FOR IMMEDIATE RELEASE:
TENRI CULTURAL INSTITUTE, 43A West 13th Street, in NYC proudly presents the exhibition LANDSCAPE: Quo Ying-Sheng, Yeh Tzu-Chi and Chen Chien-Jung curated by Josiane Lih-Huei Lai, from July 2-30th, 2012 with an opening reception on Friday July 6th, from 6-8PM.
A thing of beauty is a joy forever:
Its loveliness increases; it will never
Pass into nothingness; but still will keep
A bower quiet for us, and a sleep
Full of sweet dreams, and health, and quiet breathing.
…
John Keats, Endymion, 1818
“LANDSCAPE” features three artists from Taiwan, QUO YING-SHENG, YEH TZU-CHI and CHEN CHIEN-JUNG, respectively in Photography, Oil Paint and Acrylic. Each investigates their individual life experience, and explores their own unique style and exquisite aesthetics while maintaining their cultural integrity to sensitively express their experience within an international world. LANDSCAPE strives to retrace Art’s primitive, simple essence and come back to the original core of the artist's heart and mind. This exhibition explores not so much the realistic or actual landscape that one can see with one's eyes, but more by revealing to the audience the impressions from the artist's inner landscape that the artist generates from a realistic landscape.

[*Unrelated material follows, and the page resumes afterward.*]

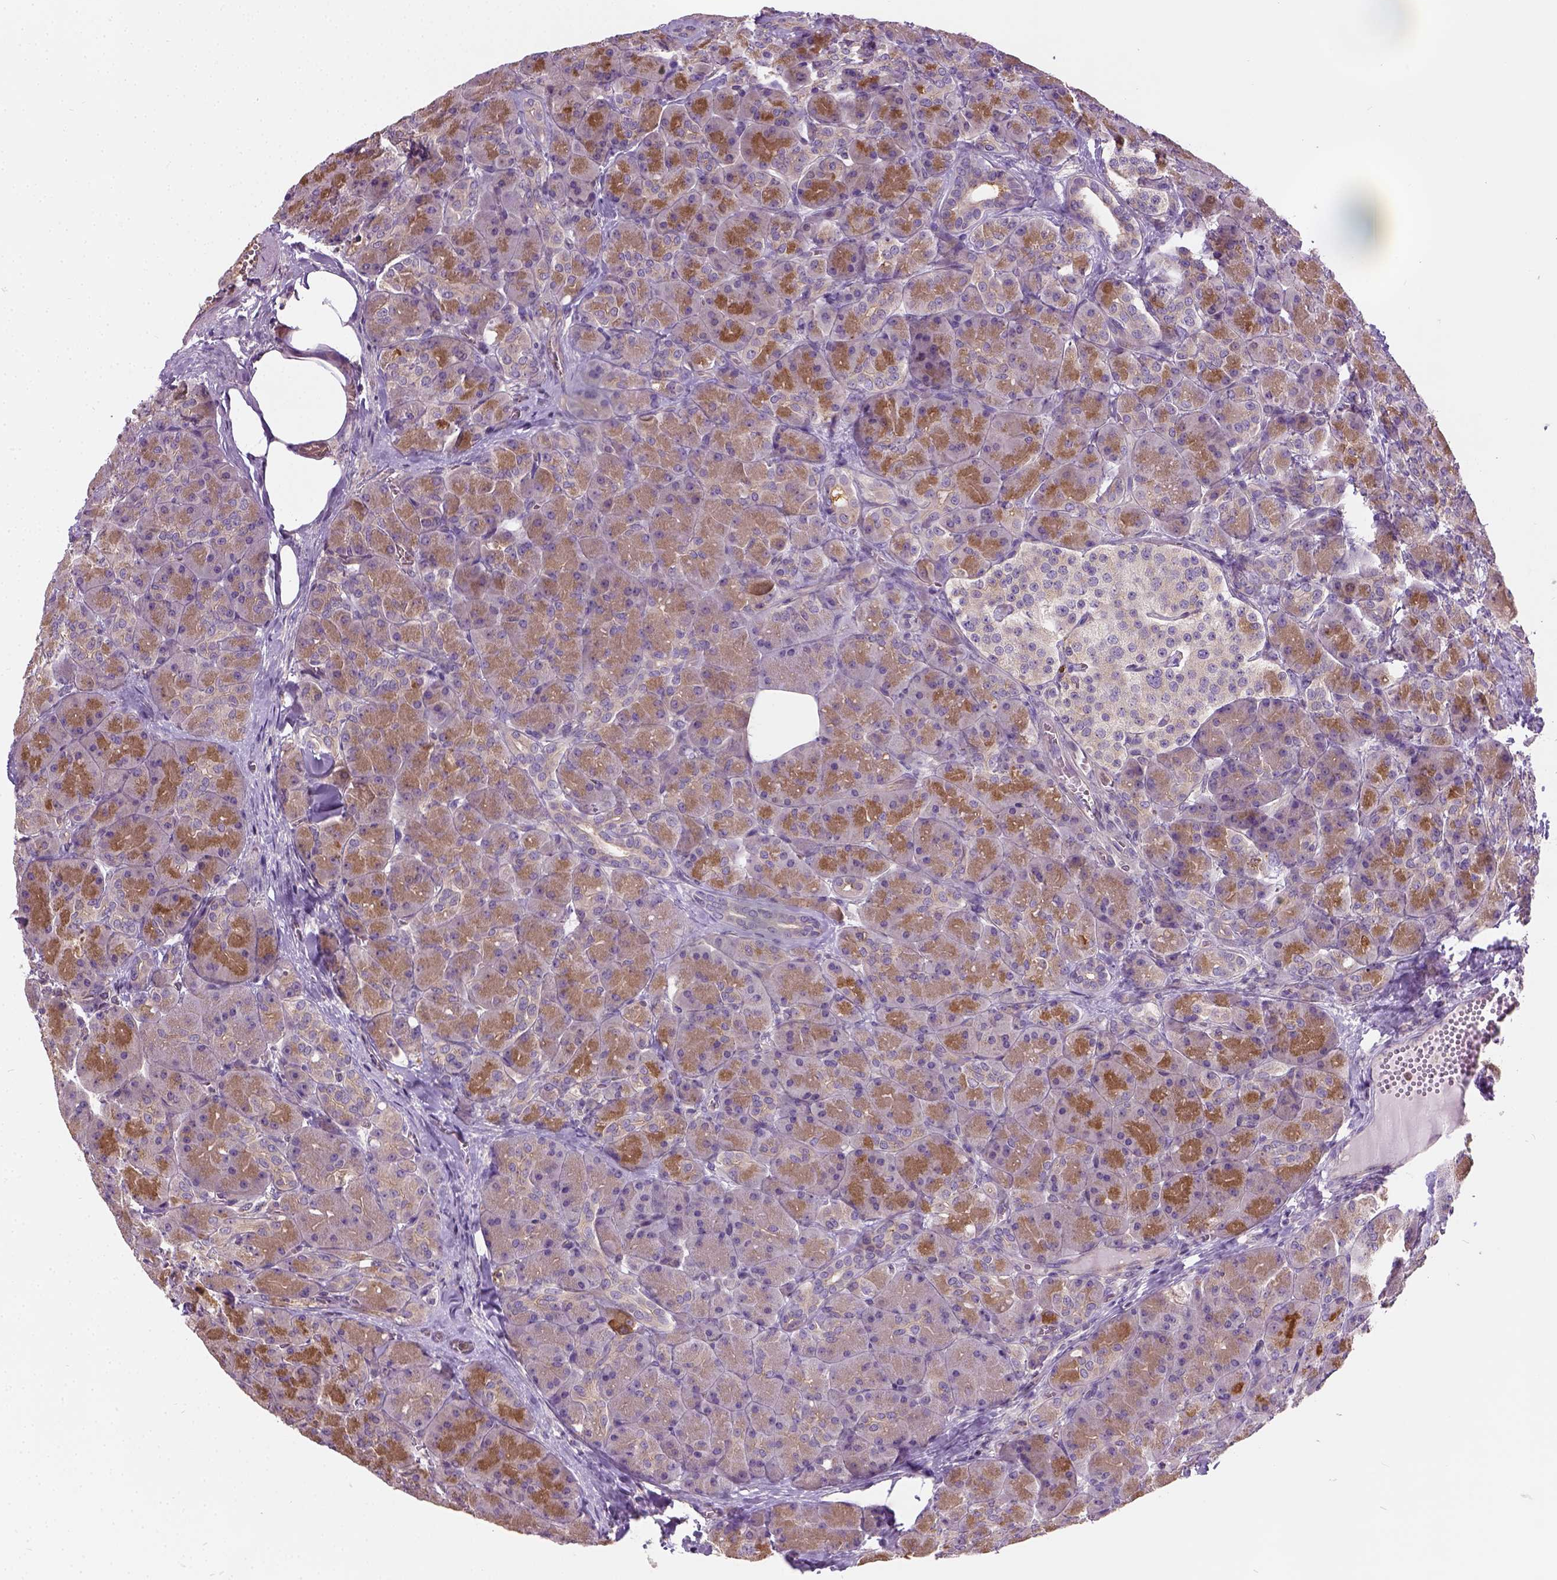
{"staining": {"intensity": "moderate", "quantity": "25%-75%", "location": "cytoplasmic/membranous"}, "tissue": "pancreas", "cell_type": "Exocrine glandular cells", "image_type": "normal", "snomed": [{"axis": "morphology", "description": "Normal tissue, NOS"}, {"axis": "topography", "description": "Pancreas"}], "caption": "Pancreas stained with a brown dye displays moderate cytoplasmic/membranous positive staining in approximately 25%-75% of exocrine glandular cells.", "gene": "CRACR2A", "patient": {"sex": "male", "age": 55}}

QUO YING-SHENG, born in 1950, started his photography profession at age 19. He traveled to Paris in 1975 and studied photography in the Université Paris 8. He settled back in Taiwan in 1992. In this exhibition, he shows a series of 16 paintings entitled “The Vistas of My Memory”. These works are part of the photographic negatives which were lost and rediscovered by Quo’s ex-wife in 2002 while cleaning up their old residence in France. This group of black and white photographic works are Quo’s early recorded slices of life from various times and scenes; when put together, they construct the private, secret landscape deep down in the artist's heart.. Although the time frame of these photographs stretches from 1980 to 1992, and their settings span from European to Japan; the expression is consistent with a desolate, bewildered mood. The grading of black, white and grey, a beauty of cleanness and coldness, an ambiguity intertwined with melancholy and sorrow, it is this universal, empathetic emotion that Quo charms his audience.
YEH TZU-CHI, born in 1957 in Yu-Li Town in Hualien. In 1987 Yeh came to the US and entered the graduate school of Brooklyn College, CUNY, in New York City. 19 years later, Yeh and his family returned to Taiwan and settled in his old hometown in Hualien. During this period in New York, he developed his unique, intense painting style. The four landscape paintings in this exhibition are the work Yeh completed after he returned to his hometown; their themes are the Banyan Tree of Tainan, the Ocean in Hualien, the Mountain of Tarogo and the Sha-Mao Mountain in Taipei, respectively. For Yeh, “Landscape” is the “outdoor still life”. He captures the moments of mountain, tree and ocean scenery on a canvas to transform moving moments into an everlasting poetic picture. Their seemingly straightforward, classical, lucid and powerful composition is not a simple-minded re-emergence of Nature, but a manifestation of a firm belief coming from the deeply held respect for Nature and the Creator.
CHEN CHIEN-JUNG was born in 1972. He received a MFA from the Graduate Institute of Plastic Arts, Tainan National College of the Arts. Acrylic is his medium, through which he develops his personal, uniquely distinguishable abstract language in describing a landscape. He has created a series of landscape works using lines and volumes similar to that of an architectural structure, patches and layers of color similar to a machine. In this way, he creates an intellectual and cold tone that gives the audience a certain degree of familiarity associated with the landscape of a city’s downfall or an architectural ruin, an intimate sense coming from the way we decode the common denominators in our civilized urban life.
In this exhibition, Quo Ying-Sheng’s “Mood photography” and Yeh Tzu-Chi’s “Moodscapes” reveal their individual loneliness and quietness, and yet they uncover a shared nostalgia and poetic romanticism. Perhaps because of their nearly 20 years of common experience living abroad. Meanwhile, Chen Chien-Jung builds his inner scene out of his living environment. Though virtually fabricated, it portrays a certain visual familiarity as well as a sense of danger and gloomy. The three artists each exhibit one section of the landscape in their individual life journeys, not only embodying their inner feeling, but also their philosophy of art.